Прошу: «Я пойду домой». Она говорит: «Если сможете, идите». Посмотрела я на себя: лицо неузнаваемое, платье в крови засохшей. Хорошо, что было на мне пальто. Дошла до здания, где находился трест. Стоит автомашина. Спросила у водителя, куда он поедет, он сказал: в Кедровку. Я попросилась до Бороушинского переезда. Он открыл кабину. «И кто же вас так разукрасил?» Отвечаю: «Муж». — «А кто ваш муж?» Говорю: «Чистяков Степан Павлович». — «А он не сошел с ума?» Говорю: «Не знаю».

Сошла у переезда, ноги меня не несут. Один глаз, и в том темно. Напротив домика матери я упала на дрова, ревела, ревела. Соседи подошли. Не старались уговаривать, а ругали. Тебе мать его говорила: брось, уезжай, так ты боялась — пропадешь без Степаньки.

Вошла я в домик со словами: «Милая моя мамочка, да разве так мы с тобой жить планировали?» Но мама в леднике, стены молчат. Поплелась в свой дом. Кума Лиза и сестра Тамара уже пол домывали. Я реву, сестра ругается: «Донежила своего Степаньку. Погляди, на кого ты похожа! Все половики залиты твоей кровью, и стенку скоблить пришлось. Я прошла в зал и посмотрелась в зеркало. Правая сторона лица была черной, особенно глаз. Сняла окровавленное белье. Тело все в синяках. И как давнишний сон начал припоминаться. Вроде он бил меня, а потом я услышала: ложки загремели. У меня мелькнуло в голове: резать хочет. Я стала умолять его: „Бей руками, только не убивай. У нас с тобой двое детей. Меня схоронят, тебя посадят. Кому наши дети нужны?“ И я больше ничего вспомнить не могла. Ох, Степа! Что он думает сейчас?

Пришла подруга матери Надя Устьянцева, я ее попросила дойти со мной до стройотдела. Там когда-то мать работала, у Суворова. Я попросила его: „Михаил Демьянович, пожалуйста, схороните как нужно. Чтоб была музыка, полати над гробом и оградка. Что будет стоить, одумаюсь, оплачу“.
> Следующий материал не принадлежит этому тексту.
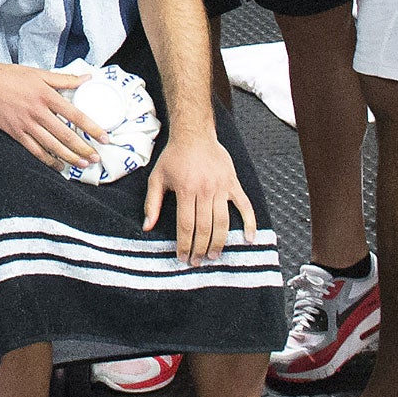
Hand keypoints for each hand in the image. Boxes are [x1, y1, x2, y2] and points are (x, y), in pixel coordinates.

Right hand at [0, 60, 96, 169]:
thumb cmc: (13, 76)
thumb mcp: (40, 74)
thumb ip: (65, 79)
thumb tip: (87, 78)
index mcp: (47, 96)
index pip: (75, 115)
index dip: (91, 128)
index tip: (104, 137)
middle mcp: (38, 112)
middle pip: (65, 135)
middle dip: (83, 148)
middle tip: (96, 157)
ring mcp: (27, 124)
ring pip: (52, 145)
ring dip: (69, 157)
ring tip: (82, 164)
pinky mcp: (16, 133)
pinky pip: (35, 150)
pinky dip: (48, 159)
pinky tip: (58, 165)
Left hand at [143, 129, 256, 265]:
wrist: (194, 135)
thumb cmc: (174, 157)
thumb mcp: (157, 177)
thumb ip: (152, 203)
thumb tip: (147, 226)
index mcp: (186, 190)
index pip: (186, 225)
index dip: (185, 244)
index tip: (182, 257)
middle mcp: (205, 190)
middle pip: (204, 227)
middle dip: (200, 248)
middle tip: (198, 262)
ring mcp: (221, 187)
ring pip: (223, 221)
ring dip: (219, 242)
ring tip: (214, 256)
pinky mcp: (233, 183)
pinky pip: (245, 205)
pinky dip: (249, 222)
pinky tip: (249, 239)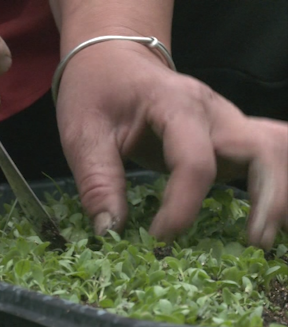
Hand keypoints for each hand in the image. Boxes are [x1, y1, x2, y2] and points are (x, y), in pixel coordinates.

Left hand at [56, 41, 287, 248]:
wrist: (112, 61)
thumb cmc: (96, 94)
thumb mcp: (82, 134)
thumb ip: (97, 182)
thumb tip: (109, 232)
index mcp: (175, 105)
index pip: (195, 161)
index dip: (182, 205)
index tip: (159, 238)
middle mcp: (214, 113)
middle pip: (264, 149)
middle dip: (268, 196)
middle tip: (253, 241)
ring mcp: (228, 124)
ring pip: (277, 149)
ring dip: (280, 192)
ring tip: (263, 238)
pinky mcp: (231, 140)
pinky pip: (268, 157)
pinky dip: (276, 185)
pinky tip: (268, 219)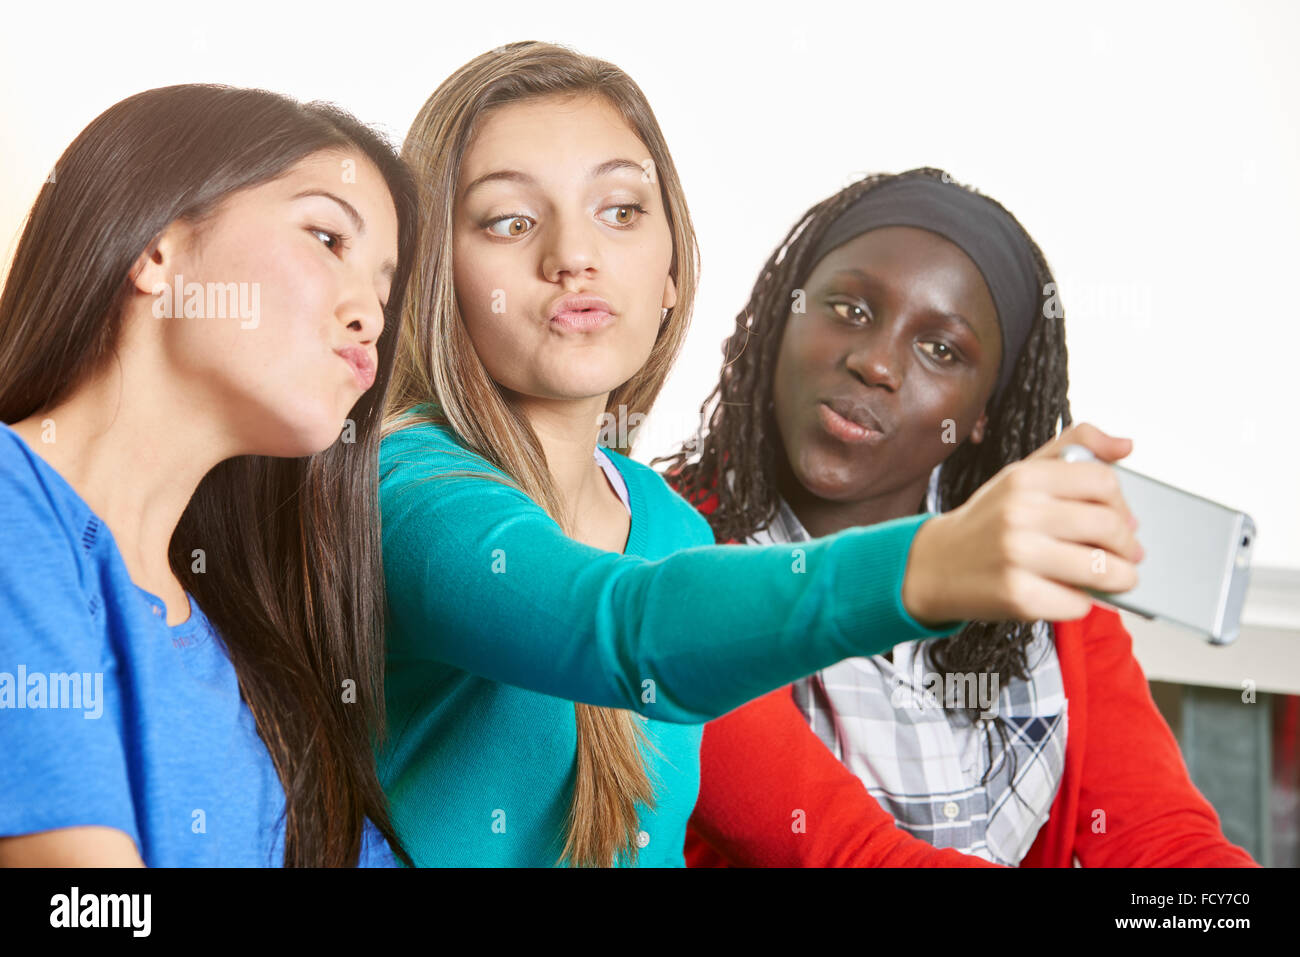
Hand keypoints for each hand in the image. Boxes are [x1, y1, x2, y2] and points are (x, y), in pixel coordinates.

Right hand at [901, 422, 1143, 625]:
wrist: (936, 565)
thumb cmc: (990, 520)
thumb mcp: (1023, 473)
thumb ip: (1075, 447)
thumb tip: (1126, 445)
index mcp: (1023, 477)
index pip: (1103, 481)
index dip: (1122, 504)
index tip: (1122, 520)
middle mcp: (1018, 512)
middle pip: (1109, 526)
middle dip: (1129, 546)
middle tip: (1126, 555)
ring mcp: (1017, 556)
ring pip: (1104, 570)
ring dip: (1120, 579)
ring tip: (1114, 578)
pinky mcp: (1018, 597)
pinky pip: (1078, 603)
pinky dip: (1081, 603)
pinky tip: (1067, 593)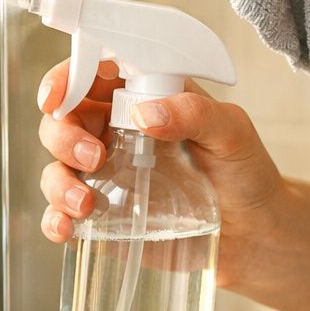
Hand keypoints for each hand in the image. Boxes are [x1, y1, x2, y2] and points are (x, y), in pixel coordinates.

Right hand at [35, 59, 284, 289]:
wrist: (255, 235)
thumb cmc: (245, 173)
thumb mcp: (232, 133)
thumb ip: (196, 113)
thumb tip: (147, 114)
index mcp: (142, 97)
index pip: (91, 75)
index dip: (65, 79)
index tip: (56, 97)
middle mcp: (115, 132)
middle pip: (62, 120)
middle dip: (62, 136)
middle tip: (92, 157)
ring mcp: (106, 175)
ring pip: (56, 167)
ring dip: (57, 182)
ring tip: (85, 204)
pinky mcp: (104, 216)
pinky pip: (63, 214)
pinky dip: (54, 221)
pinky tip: (66, 230)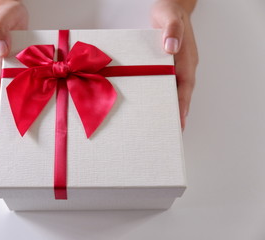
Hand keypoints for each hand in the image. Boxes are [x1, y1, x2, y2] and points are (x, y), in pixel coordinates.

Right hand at [0, 0, 27, 131]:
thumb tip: (0, 51)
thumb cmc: (4, 13)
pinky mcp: (15, 65)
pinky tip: (29, 104)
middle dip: (0, 114)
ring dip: (11, 107)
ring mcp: (5, 67)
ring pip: (7, 90)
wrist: (10, 8)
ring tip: (17, 125)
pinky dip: (21, 94)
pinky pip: (17, 82)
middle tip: (4, 134)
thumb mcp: (1, 20)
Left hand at [151, 0, 197, 130]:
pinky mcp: (170, 65)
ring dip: (172, 106)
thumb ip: (172, 31)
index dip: (182, 103)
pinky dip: (165, 95)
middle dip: (178, 112)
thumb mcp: (169, 17)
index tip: (179, 119)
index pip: (185, 85)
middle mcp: (185, 64)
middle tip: (173, 130)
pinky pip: (169, 83)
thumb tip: (171, 48)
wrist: (170, 6)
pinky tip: (157, 103)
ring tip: (166, 124)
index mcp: (187, 58)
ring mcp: (178, 65)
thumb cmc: (169, 11)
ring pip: (177, 90)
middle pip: (182, 92)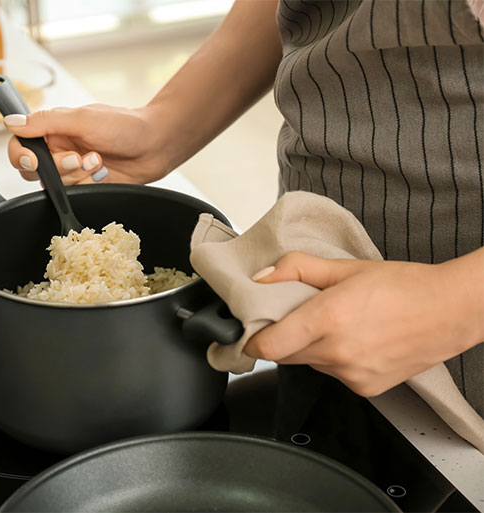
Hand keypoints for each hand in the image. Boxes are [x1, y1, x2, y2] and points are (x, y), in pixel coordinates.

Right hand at [4, 104, 170, 184]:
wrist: (155, 145)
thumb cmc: (125, 125)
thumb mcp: (83, 118)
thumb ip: (45, 121)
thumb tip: (11, 122)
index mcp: (53, 128)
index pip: (19, 144)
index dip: (21, 155)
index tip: (34, 160)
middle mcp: (58, 149)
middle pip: (33, 169)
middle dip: (56, 167)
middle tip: (77, 158)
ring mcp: (71, 169)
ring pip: (53, 184)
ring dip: (76, 174)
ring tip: (97, 161)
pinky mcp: (84, 185)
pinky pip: (72, 193)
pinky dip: (87, 183)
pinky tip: (102, 172)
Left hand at [243, 251, 483, 396]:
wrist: (451, 310)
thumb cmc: (403, 285)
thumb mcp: (344, 268)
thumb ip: (296, 269)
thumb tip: (262, 276)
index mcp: (326, 319)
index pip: (268, 346)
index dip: (252, 341)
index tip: (249, 331)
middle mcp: (337, 353)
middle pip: (284, 356)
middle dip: (281, 339)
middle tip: (295, 318)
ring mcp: (352, 375)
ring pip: (309, 365)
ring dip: (310, 349)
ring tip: (335, 325)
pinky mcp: (365, 389)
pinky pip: (333, 375)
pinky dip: (334, 361)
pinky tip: (355, 341)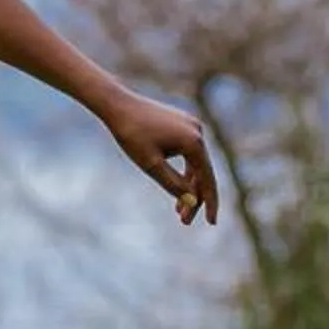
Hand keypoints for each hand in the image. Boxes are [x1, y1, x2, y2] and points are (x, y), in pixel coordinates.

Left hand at [104, 93, 219, 224]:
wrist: (118, 105)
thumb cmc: (132, 135)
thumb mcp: (151, 165)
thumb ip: (173, 184)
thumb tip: (192, 201)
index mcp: (194, 141)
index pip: (207, 178)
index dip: (209, 202)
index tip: (211, 222)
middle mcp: (198, 131)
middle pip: (202, 173)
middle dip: (194, 198)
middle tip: (184, 222)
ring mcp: (191, 126)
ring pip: (195, 164)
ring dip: (188, 187)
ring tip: (178, 211)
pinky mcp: (183, 124)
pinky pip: (189, 153)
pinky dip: (183, 171)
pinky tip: (178, 187)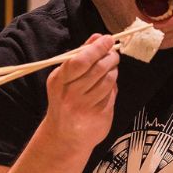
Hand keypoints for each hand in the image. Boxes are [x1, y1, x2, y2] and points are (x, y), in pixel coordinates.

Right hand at [38, 33, 118, 156]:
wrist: (64, 136)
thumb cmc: (65, 100)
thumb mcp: (65, 78)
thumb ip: (81, 56)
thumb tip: (98, 37)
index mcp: (59, 81)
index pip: (81, 60)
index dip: (98, 48)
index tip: (109, 40)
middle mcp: (70, 95)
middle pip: (98, 69)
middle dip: (110, 57)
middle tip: (113, 54)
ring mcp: (85, 108)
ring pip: (109, 81)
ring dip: (113, 71)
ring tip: (111, 69)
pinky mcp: (99, 117)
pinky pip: (112, 94)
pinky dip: (113, 87)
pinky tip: (108, 86)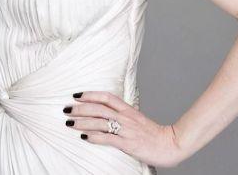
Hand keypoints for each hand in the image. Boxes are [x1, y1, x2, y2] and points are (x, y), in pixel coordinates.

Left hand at [63, 90, 185, 168]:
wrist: (171, 143)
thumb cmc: (153, 134)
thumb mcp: (137, 119)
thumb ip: (124, 115)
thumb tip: (109, 114)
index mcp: (128, 109)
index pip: (106, 96)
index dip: (90, 94)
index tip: (76, 94)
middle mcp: (126, 117)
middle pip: (99, 108)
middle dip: (81, 108)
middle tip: (66, 109)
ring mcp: (127, 130)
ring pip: (101, 122)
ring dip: (83, 122)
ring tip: (70, 122)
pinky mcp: (129, 143)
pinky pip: (109, 138)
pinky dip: (95, 136)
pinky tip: (84, 136)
Сходила в сельпо, купила все, что надо. У меня поднялась температура. Рука распухла. Сестра вызвала скорую помощь и отправила на Северную в стационар. Перед отъездом я попросила Володю: „Сыночка, ты моя надежда в жизни. Будь умницей. Что бы ни случилось, береги Толю, ты побольше“. Он серьезно сказал, чтоб я выздоравливала и не беспокоилась. Через день пришла Томочка. Я говорю: „Был ли кто у Степана?“ Она даже с лица сменилась: „Да кому же он нужен, подлец этакий?! Сама на краю жизни и в последние минуты думаешь о нем. Ты о себе подумай и о детях, а о нем милиция подумает“. Мне так говорила, а сама взяла собрала поесть и папирос, фуфайку. Взяла с собой Володю. Он говорил мне потом: у отца на висках седина появилась.

Пролежала я десять дней, прошу врача, чтоб выписали. Говорю: дети одни. Дома хаос. Помаленьку убрала, что могла, голова кружится и рука резаная плохо разжимается, особенно безымянец. Сама не окрепла, а забота берет за Степана. Купила сухарей, сахару понесла. Там написано, что можно, что нельзя. Набрала всего по разрешению, принесла, говорят: рано беспокоишься, приходи двадцать первого августа.

Как тяжела эта передача, когда ее несешь домой!

Я была на больничном, собирала характеристики, ездила к следователю Гузик, просила ускорить дело. Время шло. Один раз пришла из поликлиники, дети говорят: „Вас звали к Масленцовым“. Я уже знала, что приехала сестра Катя с Володей. Иду, а слезы сами текут не морща. Опять борюсь с собой: кому нужны мои слезы, чего я раскисла?